Curious about running your fist R script inside SQL Server and want to learn how it looks like? Unfortunately, it’s not a mix of R and T-SQL code, because R commands will be executed in a separate engine, which is installed with SQL Server. Therefore, sp_execute_external_script procedure is introduced with a bunch of parameters.
To give an illustration of what I mean, let’s look at the required parameters @language and @script. First can now take the only value – R. In the future Microsoft is planning to support more languages, for example, they talked about Python and Julia at PASS Summit 2015. The second parameter is used to pass an R script to it. Let’s look at the first very simple example, which will return information about internal iris dataset, that is available in R by default. R language comes with some data integrated inside it in the form of datasets you can play with. It’s very convenient and makes it easier to start experiments.
execute sp_execute_external_script @language = N'R', @script = N'str(iris);' with result sets none; go
The output information tells us, that iris dataset has 150 rows and 5 columns. It shows the name of the columns, its datatypes as well as some values.
All other parameters are optional, but probably you’ll use them actively, especially those, that are responsible for data exchange between SQL Server and R environments. For instance, you can send some data into R using and ordinary SELECT statement and pass it to @input_data_1 parameter. Inside R script, this data will be available in the form of a dataset with the default name of InputDataSet, if you haven’t changed it using @input_data_1_name parameter. Now, only one input dataset is supported. Another key thing to remember is that if you want to return some data back from R to the output of sp_execute_external_script procedure, you should put it inside R script into a dataset with the default name OutputDataSet, or any other in case you define its name in @output_data_1_name parameter.
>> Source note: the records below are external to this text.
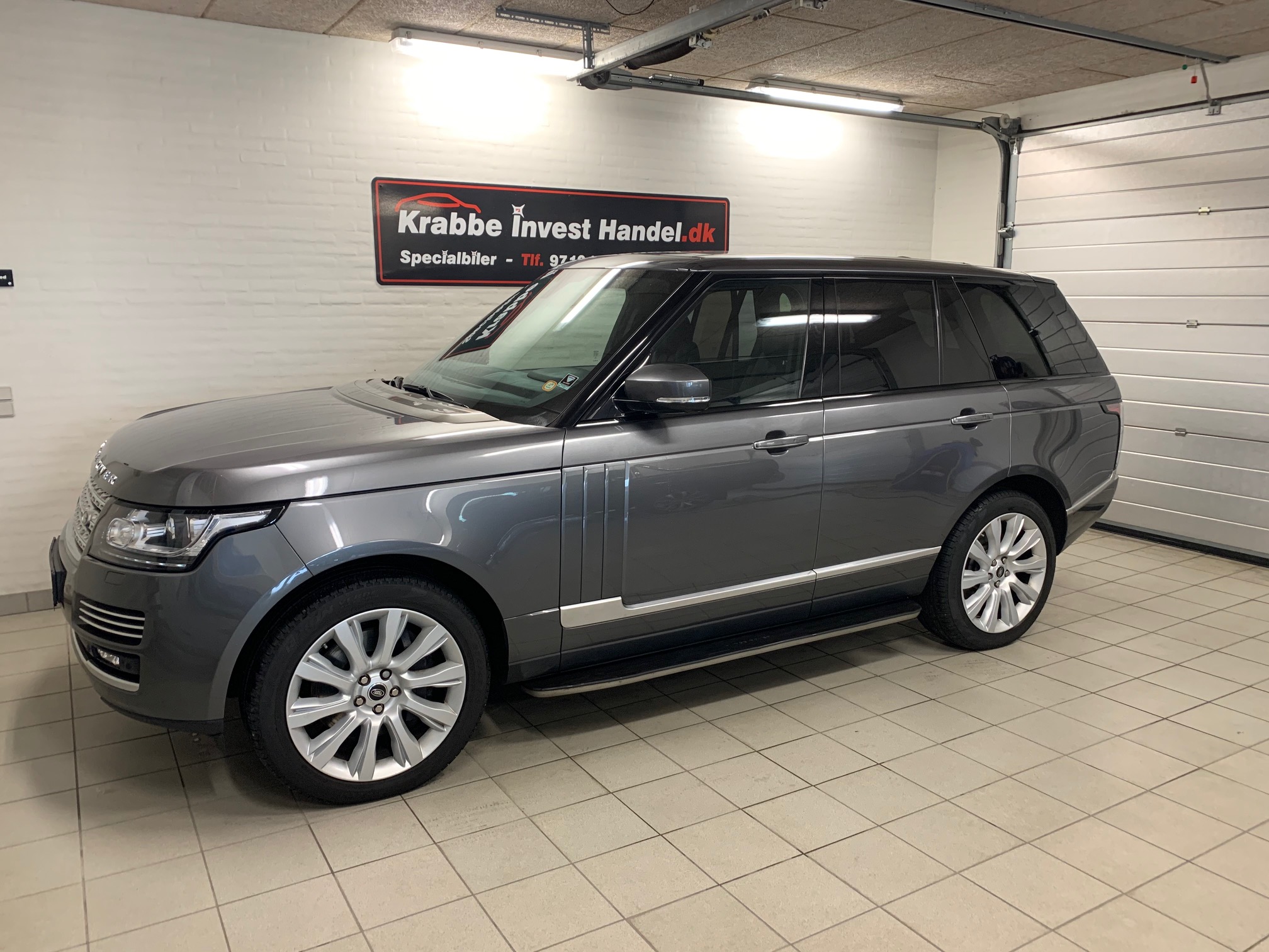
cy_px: 476
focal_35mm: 26
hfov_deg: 67.3
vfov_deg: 53.1
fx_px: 953
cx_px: 634
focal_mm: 4.25
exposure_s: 1/50
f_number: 1.8
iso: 125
For instance, in the second example, I’m giving a simple SELECT statement as an input with the default name to R script and returning it back.
execute sp_execute_external_script @language = N'R', @script = N'OutputDataSet <- InputDataSet;', @input_data_1 = N'select 1;' with result sets undefined; go
If you don’t want to use the default names, or you already have a script with other names and don’t want to touch it, you can define the names of input and output datasets.
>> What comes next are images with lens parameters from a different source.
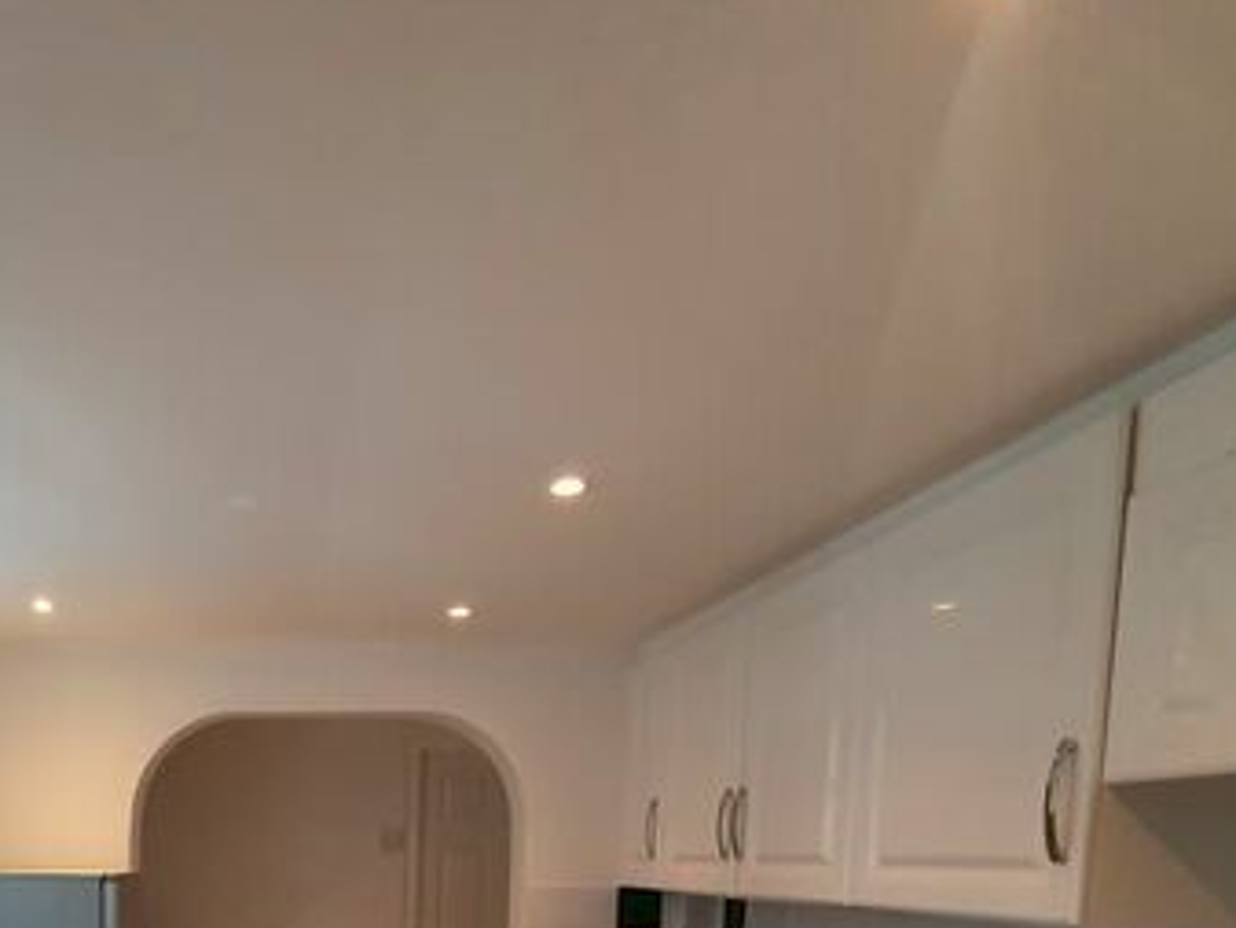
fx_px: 964
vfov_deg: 44.2
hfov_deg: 60.9
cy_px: 919
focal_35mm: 27
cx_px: 279
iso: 250
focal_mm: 1.8
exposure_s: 1/50
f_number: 2.2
execute sp_execute_external_script @language = N'R', @script = N'SQLOut <- SQLIn;', @input_data_1 = N'select 1;', @input_data_1_name = N'SQLIn', @output_data_1_name = N'SQLOut' with result sets undefined; go
The result of the execution will be the same.
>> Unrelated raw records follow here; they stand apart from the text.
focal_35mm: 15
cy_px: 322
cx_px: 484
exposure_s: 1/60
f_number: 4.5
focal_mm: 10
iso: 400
You should have already noticed, that the output has no column names. This is because I used with result sets undefined option. With this in mind, you can also define the returned dataset in order to better control the results.
execute sp_execute_external_script @language = N'R', @script = N'SQLOut <- SQLIn;', @input_data_1 = N'select 1 as id, N''qwe'' as name, cast(''20000101'' as datetime) as dt;', @input_data_1_name = N'SQLIn', @output_data_1_name = N'SQLOut' with result sets undefined; go execute sp_execute_external_script @language = N'R', @script = N'SQLOut <- SQLIn;', @input_data_1 = N'select 1 as id, N''qwe'' as name, cast(''20000101'' as datetime) as dt;', @input_data_1_name = N'SQLIn', @output_data_1_name = N'SQLOut' with result sets ((id int not null, name varchar(100) not null, dt datetime not null)); go
Furthermore, there is an option to send just a couple of variables using @params argument, where you define them, and later just pass the values there. Use output clause if you want to return some values.
declare @in_v int = 100, @out_v int; execute sp_execute_external_script @language = N'R', @script = N'out_v1 <- in_v1;', @params = N'@in_v1 int, @out_v1 int output', @in_v1 = @in_v, @out_v1 = @out_v output with result sets none; select @out_v; go
That is all you need to start with executing basic R scripts inside SQL Server. In the next posts, I will show how to control parallel execution, work with large data volumes and some data type considerations you should know when working with R.